Object lesson No 49
Timbuktu is actually in the not so remote west African republic of Mali, just south of the Sahara. Tales of the city inspired 19th-century European explorers who, tempted by stories of fabulous wealth, set out across the desert. Those who made it discovered they had missed the golden age by more than 250 years.
Timbuktu was founded in 1100 by Tuareg nomads. According to one story, the name means “mother with a large navel”, after the old woman who was left in charge while the nomads did their roaming. Only a few miles from the Niger river, the city flourished as a trans-Saharan trading post. In the 14th century it became part of the Mali empire - one of the world’s early great civilisations - and converted to Islam. The tales of its legendary weath were the result of emperor Musa’s extravagant pilgrimage to Mecca in 1324. His Great Mosque still remains.
By 1450 Timbuktu was buzzing. Merchants from all over North Africa gathered to buy gold and slaves in exchange for salt, cloth and horses. More mosques and universities were built. The place was an intellectual powerhouse, with scholars making up a quarter of the 100,000 residents. (Today’s population is just 30,000.) In 1591 disaster struck. Timbuktu - by then in the Songhai empire - was conquered by Morocco, and its scholars were arrested or killed. To add to its woes, desert trading routes were being replaced by sea-based ones; the inland city was marooned and abandoned.

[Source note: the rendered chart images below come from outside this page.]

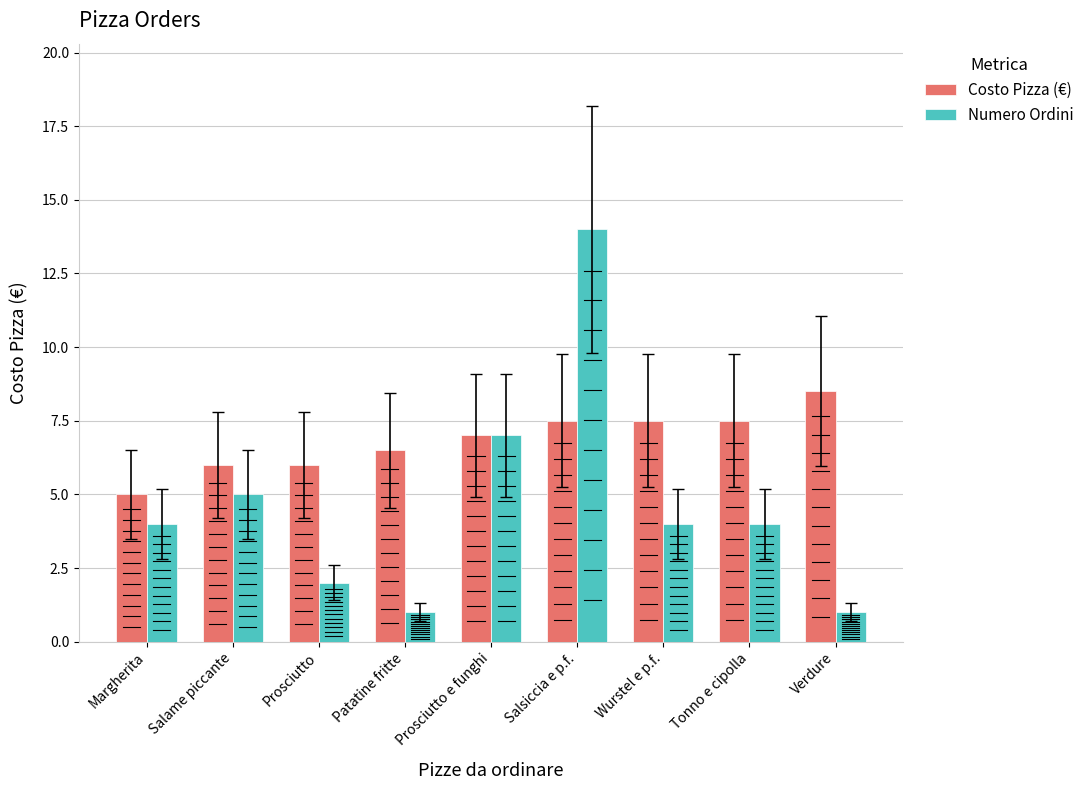

Which category has the lowest value across all series?

Patatine fritte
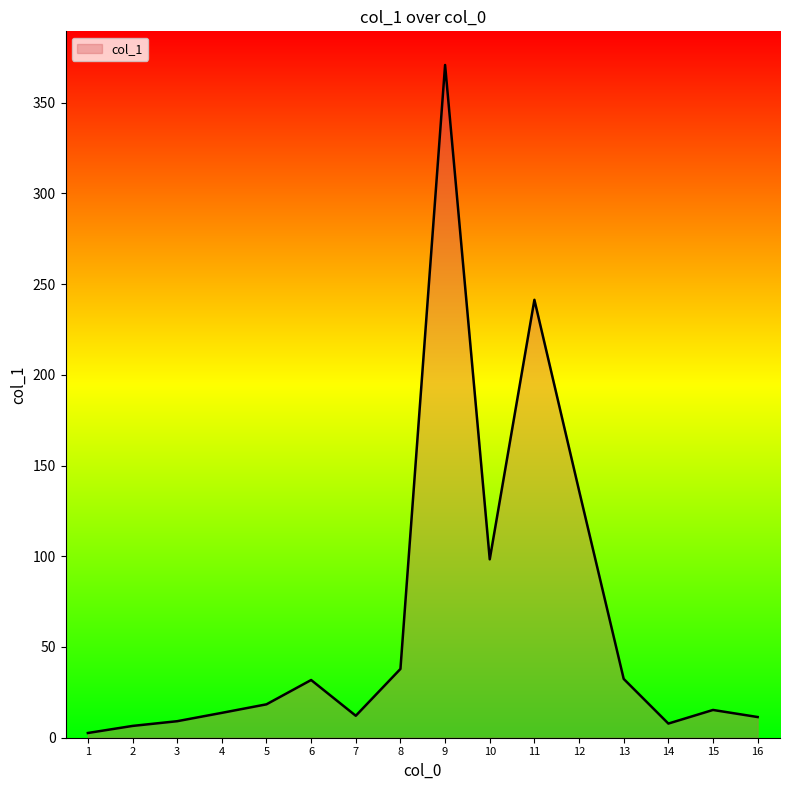

True or false: the data shows 59.6 at 11.

False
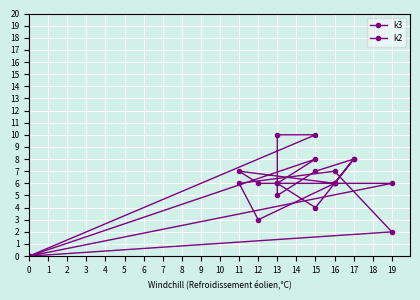

Between 0 and 15, which series saw the biggest shift?

k3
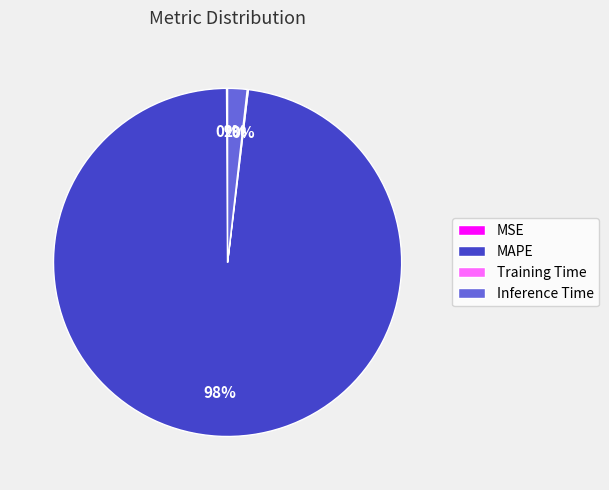

The MAPE slice represents 98% of the pie. True or false?

True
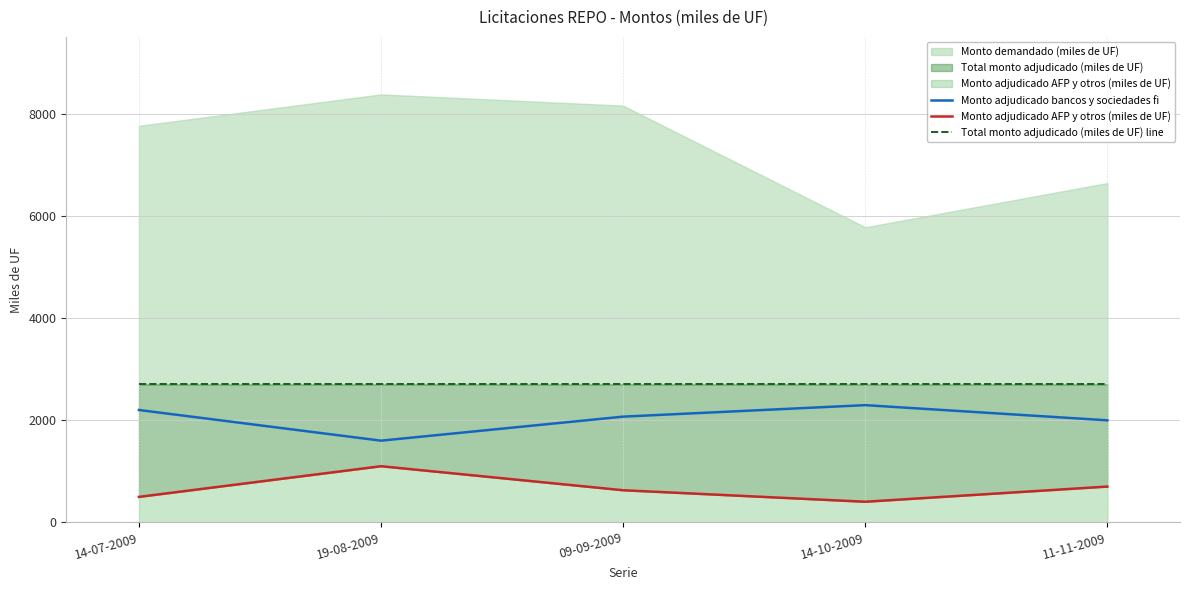

True or false: Monto adjudicado bancos y sociedades fi and Monto adjudicado AFP y otros (miles de UF) cross at least once.

False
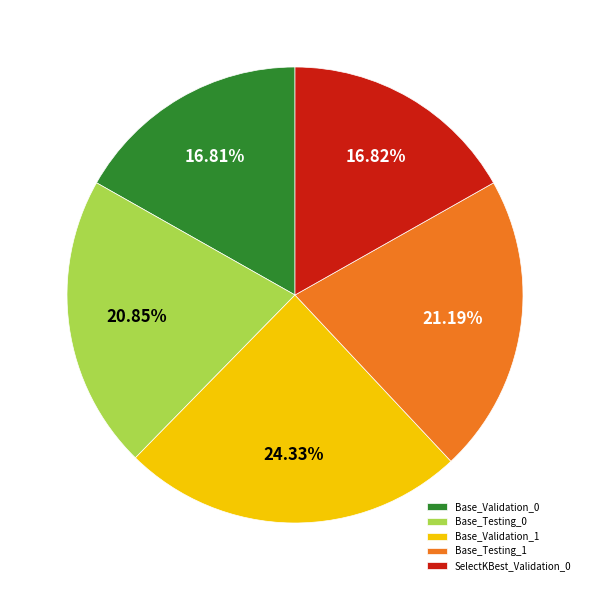

Does Base_Validation_1 account for over 50% of the chart?

No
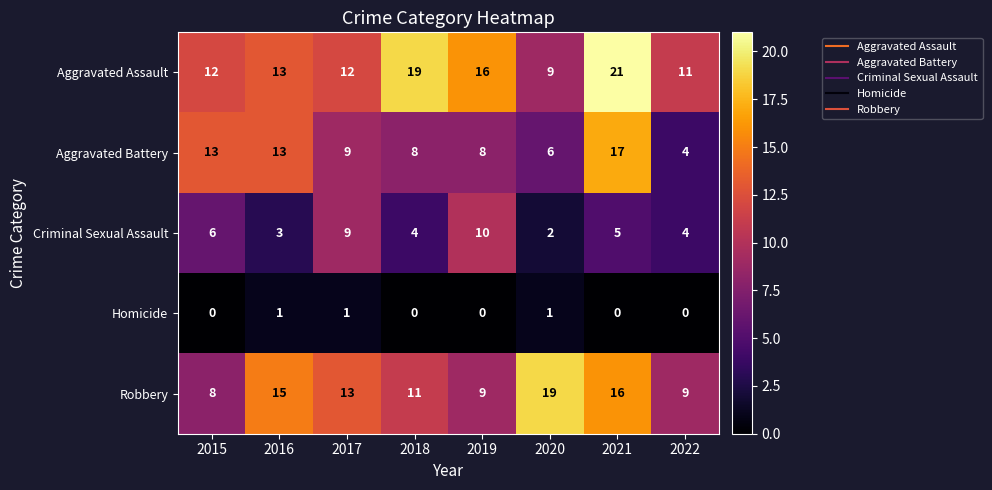

The value of Aggravated Battery at 2020 is 6. True or false?

True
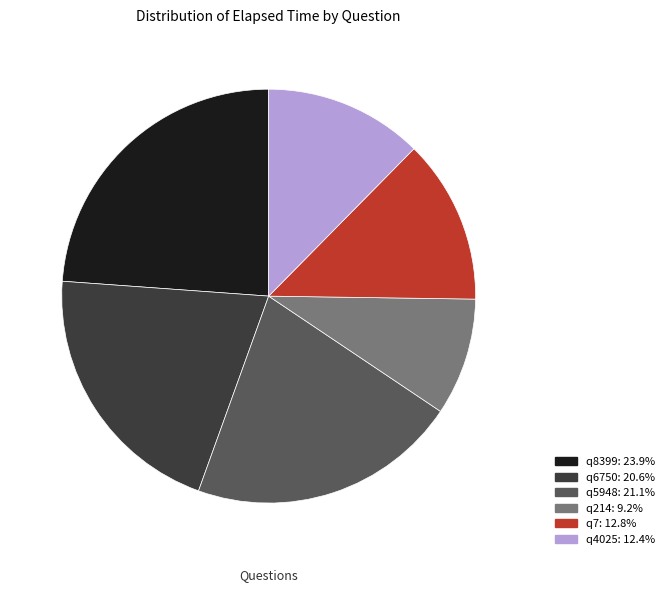

What is the ratio of the value at q214 to the value at q6750?

0.4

A reputation for enlightenment was replaced by one of obscurity.
In 1960, Timbuktu became part of the Republic of Mali. A little salt is still traded and a few aged Islamic scholars remain. The place has a small airport, though it is still easier to get there by camel or boat. In 1988 the United Nations made the city a world heritage site in recognition of it having three of the world’s oldest mosques. There’s not much else there really, apart from the sand - and the history.